I've been trying with some variants. /home/warrior, /home/warrior/data, /home/warrior/projects. All cause various amounts of errors.

Unsure which I should be using

I've been considering this issue as well. It seems that the working directories /home/warrior/projects and /home/warrior/data are being utilized in a manner that prevents exposing them as volumes, due to the absence of certain necessary files.

For example, within /home/warrior/data, the binaries wget-at and wget-at-gnutls should be present:

&& ln -fs /usr/local/bin/wget-lua /home/warrior/data/wget-at
COPY --from=atdr.meo.ws/archiveteam/grab-base:gnutls /usr/local/bin/wget-lua /home/warrior/data/wget-at-gnutls

I've discovered a potential workaround for this issue by altering Docker's data-root setting.

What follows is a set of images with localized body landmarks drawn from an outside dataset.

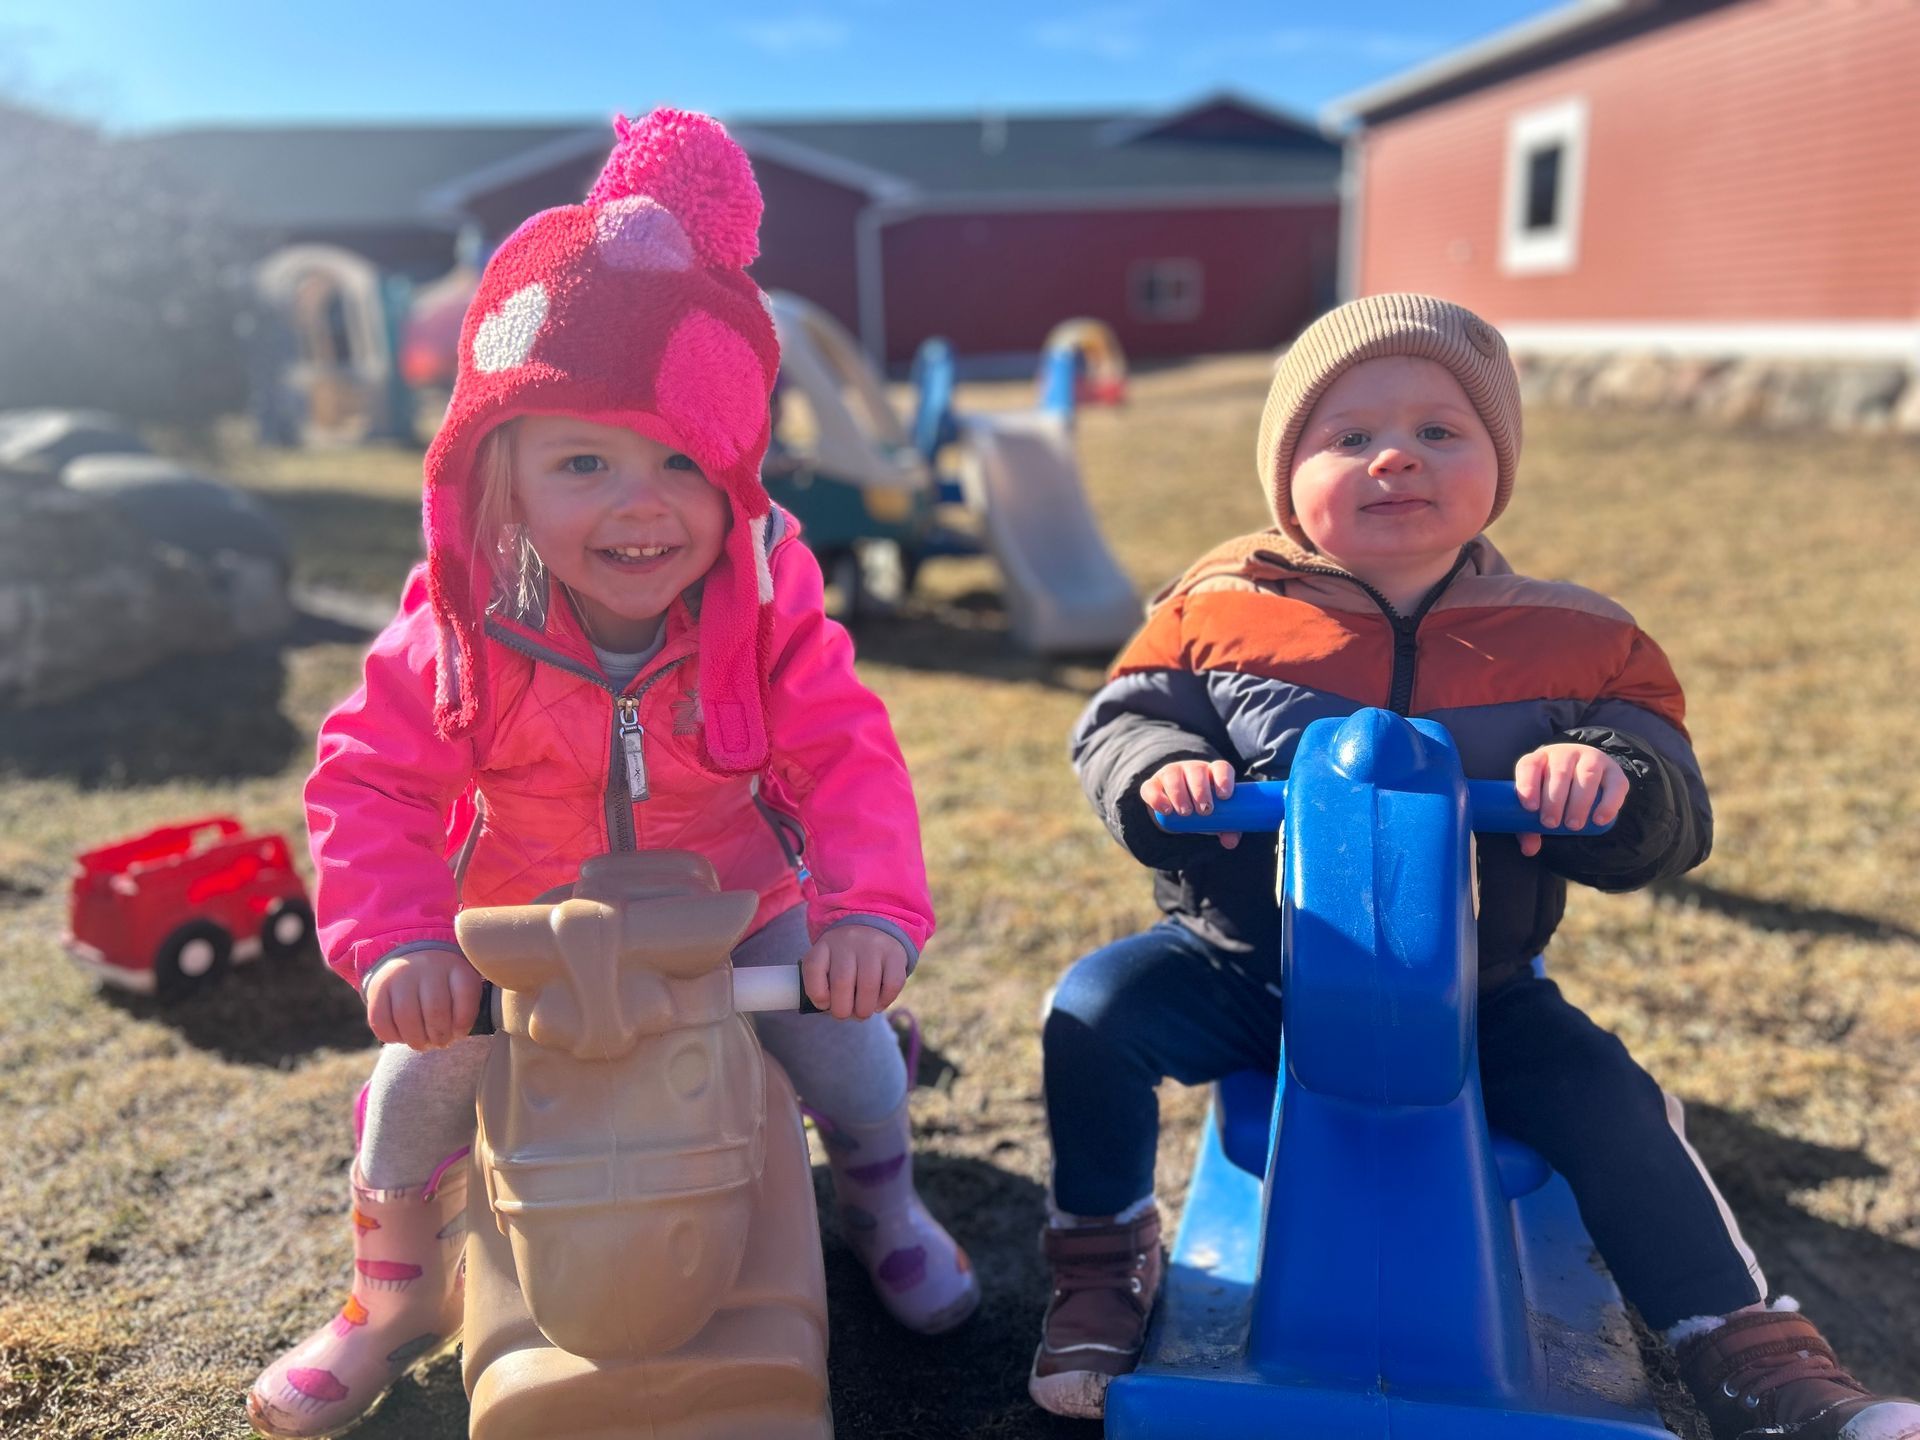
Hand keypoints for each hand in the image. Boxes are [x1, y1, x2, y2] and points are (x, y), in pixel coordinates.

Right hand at [365, 947, 485, 1049]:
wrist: (411, 965)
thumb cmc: (444, 988)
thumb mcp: (463, 990)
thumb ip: (467, 1010)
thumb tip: (458, 1035)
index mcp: (457, 967)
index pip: (466, 995)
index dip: (464, 1023)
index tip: (460, 1034)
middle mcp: (429, 966)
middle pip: (435, 1011)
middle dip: (439, 1036)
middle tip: (440, 1043)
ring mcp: (401, 975)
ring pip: (406, 1017)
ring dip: (416, 1040)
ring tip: (423, 1044)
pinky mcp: (378, 987)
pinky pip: (380, 1020)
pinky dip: (392, 1037)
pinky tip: (402, 1037)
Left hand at [801, 926, 908, 1019]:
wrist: (875, 929)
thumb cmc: (845, 959)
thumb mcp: (827, 963)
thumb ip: (822, 985)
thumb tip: (830, 1010)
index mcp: (825, 944)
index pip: (813, 968)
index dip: (816, 994)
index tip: (824, 1004)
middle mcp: (848, 941)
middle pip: (841, 983)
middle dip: (842, 1010)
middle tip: (845, 1014)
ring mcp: (873, 946)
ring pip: (868, 986)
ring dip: (864, 1010)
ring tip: (862, 1012)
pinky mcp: (895, 953)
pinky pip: (892, 985)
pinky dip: (884, 1001)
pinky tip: (878, 1003)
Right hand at [1140, 758, 1240, 848]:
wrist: (1176, 808)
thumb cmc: (1203, 808)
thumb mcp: (1217, 818)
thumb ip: (1228, 829)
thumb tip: (1230, 842)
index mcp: (1212, 773)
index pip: (1220, 768)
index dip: (1224, 779)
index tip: (1224, 796)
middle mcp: (1192, 769)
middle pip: (1197, 770)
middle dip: (1201, 790)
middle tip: (1204, 811)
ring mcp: (1171, 774)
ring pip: (1173, 775)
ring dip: (1180, 794)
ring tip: (1186, 813)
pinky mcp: (1152, 785)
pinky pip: (1150, 787)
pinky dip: (1157, 798)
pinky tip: (1165, 809)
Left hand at [1513, 744, 1628, 856]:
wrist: (1586, 771)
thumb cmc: (1553, 792)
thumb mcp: (1539, 804)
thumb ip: (1528, 827)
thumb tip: (1529, 850)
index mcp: (1540, 759)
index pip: (1530, 765)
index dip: (1527, 784)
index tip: (1529, 807)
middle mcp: (1565, 754)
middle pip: (1559, 773)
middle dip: (1554, 800)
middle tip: (1551, 824)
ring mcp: (1592, 759)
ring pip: (1587, 775)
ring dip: (1579, 802)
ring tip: (1573, 825)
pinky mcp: (1614, 771)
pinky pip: (1615, 785)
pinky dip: (1608, 803)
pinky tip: (1599, 820)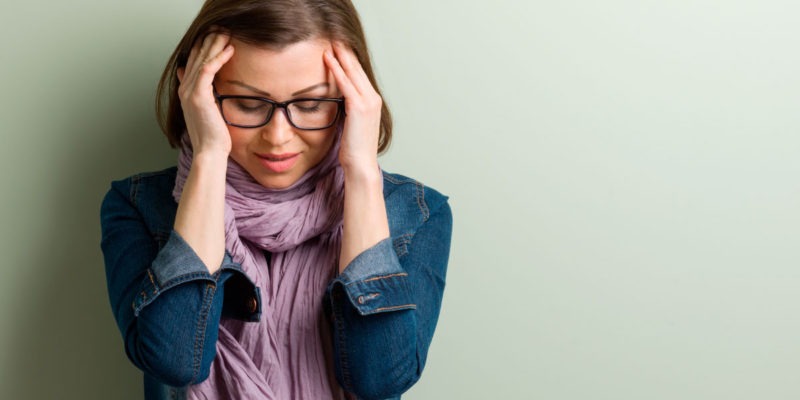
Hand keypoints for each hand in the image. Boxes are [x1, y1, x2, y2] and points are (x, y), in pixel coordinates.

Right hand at [177, 32, 234, 156]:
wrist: (210, 151)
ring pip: (201, 60)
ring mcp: (189, 92)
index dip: (202, 48)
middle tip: (220, 29)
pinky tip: (229, 50)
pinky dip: (218, 58)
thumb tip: (199, 78)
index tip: (215, 37)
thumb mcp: (207, 111)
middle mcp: (185, 89)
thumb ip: (203, 94)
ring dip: (214, 44)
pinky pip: (207, 70)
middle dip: (208, 41)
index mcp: (186, 92)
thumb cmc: (213, 135)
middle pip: (195, 57)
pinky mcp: (199, 96)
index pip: (192, 62)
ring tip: (225, 33)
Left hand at [323, 42, 381, 173]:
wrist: (360, 165)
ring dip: (340, 56)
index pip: (359, 75)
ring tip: (329, 42)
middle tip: (334, 37)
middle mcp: (373, 99)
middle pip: (357, 69)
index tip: (338, 47)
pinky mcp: (359, 107)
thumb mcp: (351, 125)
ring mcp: (368, 102)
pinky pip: (345, 83)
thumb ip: (347, 110)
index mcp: (373, 102)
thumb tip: (336, 101)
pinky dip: (336, 69)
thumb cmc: (353, 150)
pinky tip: (327, 59)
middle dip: (345, 52)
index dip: (349, 59)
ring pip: (352, 72)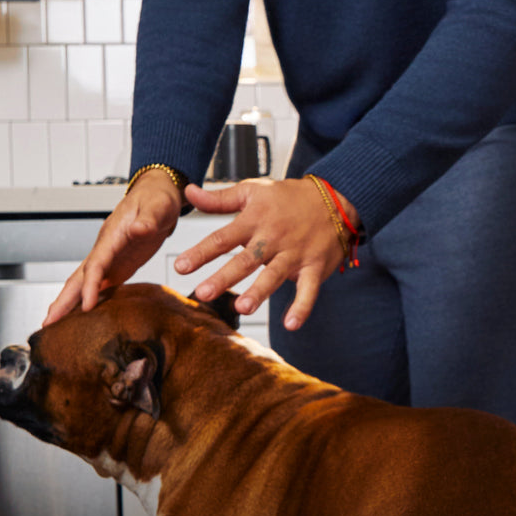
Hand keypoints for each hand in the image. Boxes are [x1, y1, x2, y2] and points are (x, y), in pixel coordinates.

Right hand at [43, 170, 183, 324]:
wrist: (158, 195)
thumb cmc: (157, 199)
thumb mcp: (158, 206)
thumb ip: (149, 219)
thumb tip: (138, 229)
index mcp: (112, 235)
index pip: (96, 263)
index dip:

However, this approach is not ideal and could lead to other complications.

Properly managing working directories and enabling the exposure of volumes would also facilitate the use of tmpfs mounts. This is particularly beneficial for users with ample RAM available who wish to conserve some SSD IOPS.

This was my primary usecase. My warriors run for long periods on machines with spare RAM, a tmpfs is a good use case here so avoid the SSD completely for temporal data.

I'm using Podman, you can mount /home/warrior/projects and /home/warrior/data/projects fine and that seems to cover the files you want for persistence and all the big temp files from what I can tell with my tests.